Task set
A. Answer these questions from the forum post about the erase error:
(i) What error is listed under "Failures:"?
(ii) How large is the file, in kilobytes and bytes?
(iii) What operating system does the server run?
B. For each statement, say whether it agrees with the forum post about the erase error, and quote the words that decide it:
(i) The poster can erase the file on the local disk.
(ii) The server has 2 GB of RAM.
(iii) The poster is sure the server uses RAID 0.

Error: Nothing there to erase

A

Anonymous

Guest
When trying to erase a file located in a shared folder on remote server, I receive the following error message:
Information:
Statistics:

Erased area = 0 bytes

Cluster tips = 0 bytes



Data written = 0 bytes

Write time = 0.00 s

Failures:
Error: There was nothing to erase.


The file is located here \\SERVERNAME\ScanInbox\QI Folder
Is this large: 56.4 KB (57,766 bytes)
And takes up this much space on the HD: 60.0 KB (61,440 bytes)

The server is Win2K SP3, 2.4GHz Xeon, IBM Xseries 1GB RAM
HDD are 2 72GB SCSI and I am sorry I don't recall the raid, however I believe it is raid 0.(another volunteer handles that)

I am able to erase the file on the local disk, however I don't want users to make local copies. This is for protected health care quality management data. I want them to view the image from their PC on the server and then shred (use eraser) the file when done.

Raw data
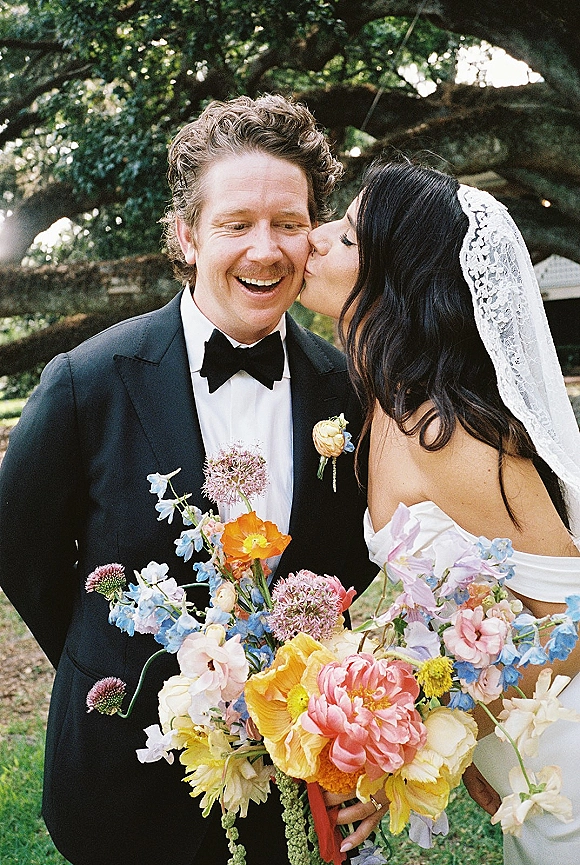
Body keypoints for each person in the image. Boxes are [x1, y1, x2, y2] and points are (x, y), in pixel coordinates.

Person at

Answers per task
A.
(i) Error: There was nothing to erase.
(ii) 56.4 KB (57,766 bytes)
(iii) Win2K SP3

B.
(i) Yes: "I am able to erase the file on the local disk"
(ii) No: "IBM Xseries 1GB RAM"
(iii) No: "I don't recall the raid, however I believe it is raid 0."